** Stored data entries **

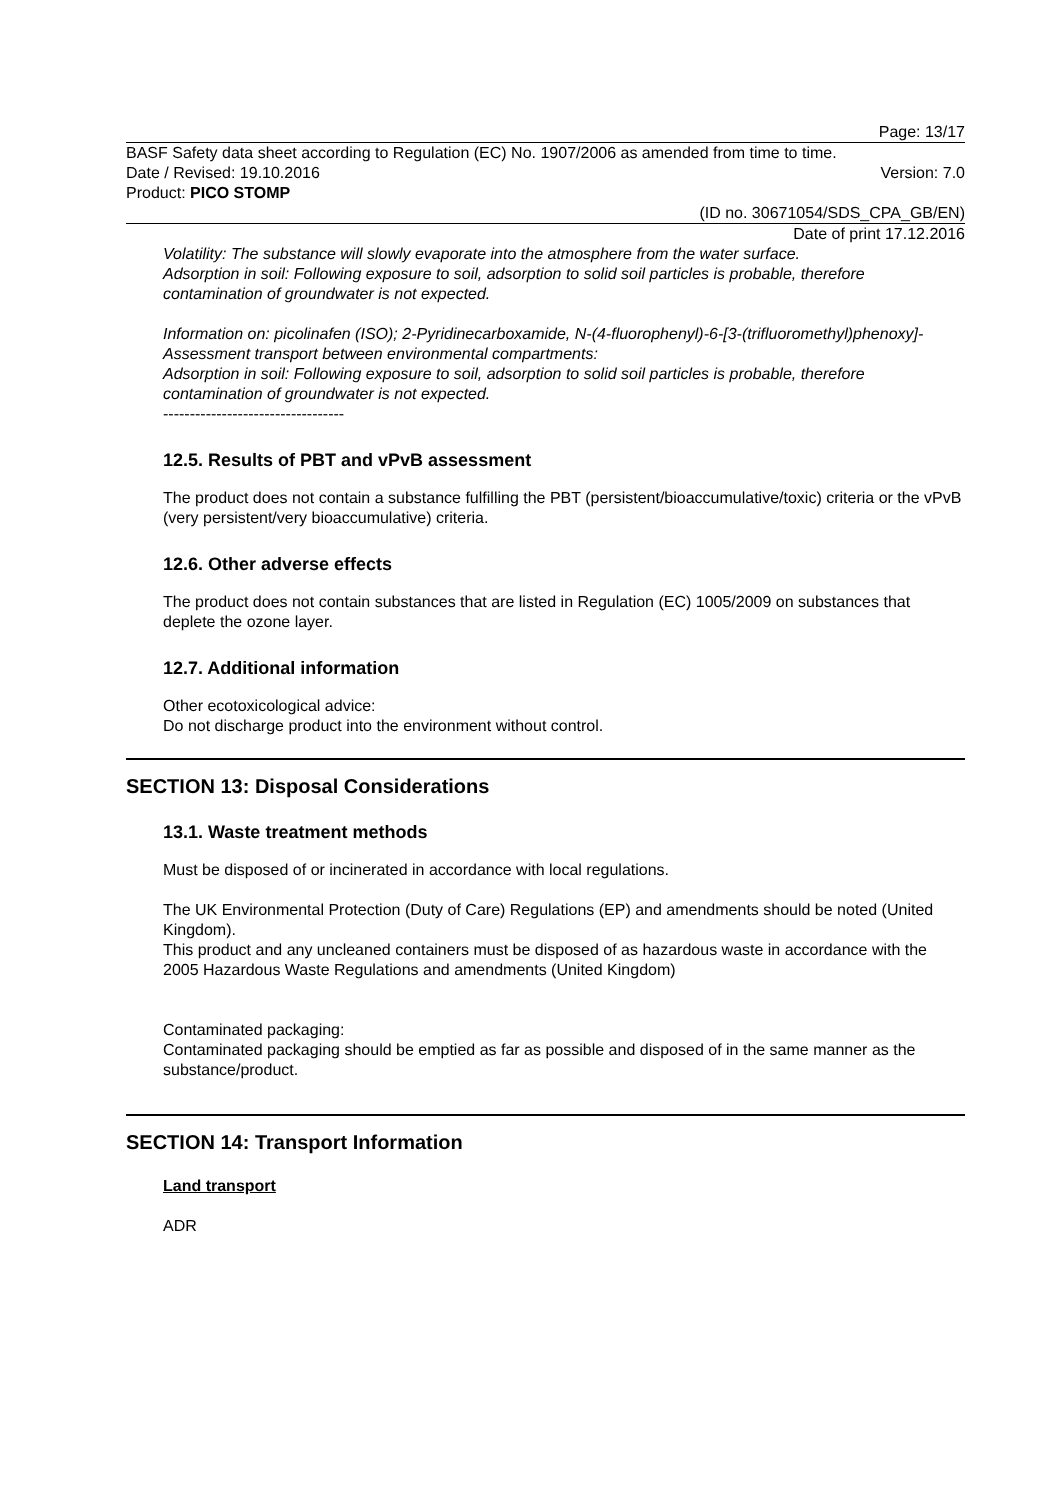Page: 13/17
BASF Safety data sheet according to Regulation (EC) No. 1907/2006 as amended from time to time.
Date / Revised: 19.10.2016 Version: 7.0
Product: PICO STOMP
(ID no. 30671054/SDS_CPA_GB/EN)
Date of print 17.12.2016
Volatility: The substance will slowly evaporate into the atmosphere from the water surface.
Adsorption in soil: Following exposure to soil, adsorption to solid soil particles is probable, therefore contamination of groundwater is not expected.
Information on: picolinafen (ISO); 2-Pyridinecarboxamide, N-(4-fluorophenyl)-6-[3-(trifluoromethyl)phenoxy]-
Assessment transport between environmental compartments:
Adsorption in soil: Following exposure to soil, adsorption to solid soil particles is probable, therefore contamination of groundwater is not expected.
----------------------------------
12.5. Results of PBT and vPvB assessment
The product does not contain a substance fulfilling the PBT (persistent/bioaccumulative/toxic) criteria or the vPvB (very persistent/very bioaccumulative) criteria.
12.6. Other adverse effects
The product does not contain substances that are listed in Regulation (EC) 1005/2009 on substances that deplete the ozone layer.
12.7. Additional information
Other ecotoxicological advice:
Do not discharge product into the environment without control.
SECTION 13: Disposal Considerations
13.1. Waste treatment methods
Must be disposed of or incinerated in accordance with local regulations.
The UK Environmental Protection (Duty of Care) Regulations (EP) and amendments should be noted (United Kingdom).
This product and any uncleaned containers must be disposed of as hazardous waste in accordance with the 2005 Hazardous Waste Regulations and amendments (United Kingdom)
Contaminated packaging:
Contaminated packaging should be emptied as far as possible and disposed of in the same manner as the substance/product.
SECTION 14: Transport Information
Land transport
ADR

** Description of the task **
Your job is to copy every entry exactly. Omit the pictures.

** Worked solution **
Page: 13/17
BASF Safety data sheet according to Regulation (EC) No. 1907/2006 as amended from time to time.
Date / Revised: 19.10.2016 Version: 7.0
Product: PICO STOMP
(ID no. 30671054/SDS_CPA_GB/EN)
Date of print 17.12.2016
Volatility: The substance will slowly evaporate into the atmosphere from the water surface.
Adsorption in soil: Following exposure to soil, adsorption to solid soil particles is probable, therefore contamination of groundwater is not expected.
Information on: picolinafen (ISO); 2-Pyridinecarboxamide, N-(4-fluorophenyl)-6-[3-(trifluoromethyl)phenoxy]-
Assessment transport between environmental compartments:
Adsorption in soil: Following exposure to soil, adsorption to solid soil particles is probable, therefore contamination of groundwater is not expected.
----------------------------------
12.5. Results of PBT and vPvB assessment
The product does not contain a substance fulfilling the PBT (persistent/bioaccumulative/toxic) criteria or the vPvB (very persistent/very bioaccumulative) criteria.
12.6. Other adverse effects
The product does not contain substances that are listed in Regulation (EC) 1005/2009 on substances that deplete the ozone layer.
12.7. Additional information
Other ecotoxicological advice:
Do not discharge product into the environment without control.
SECTION 13: Disposal Considerations
13.1. Waste treatment methods
Must be disposed of or incinerated in accordance with local regulations.
The UK Environmental Protection (Duty of Care) Regulations (EP) and amendments should be noted (United Kingdom).
This product and any uncleaned containers must be disposed of as hazardous waste in accordance with the 2005 Hazardous Waste Regulations and amendments (United Kingdom)
Contaminated packaging:
Contaminated packaging should be emptied as far as possible and disposed of in the same manner as the substance/product.
SECTION 14: Transport Information
Land transport
ADR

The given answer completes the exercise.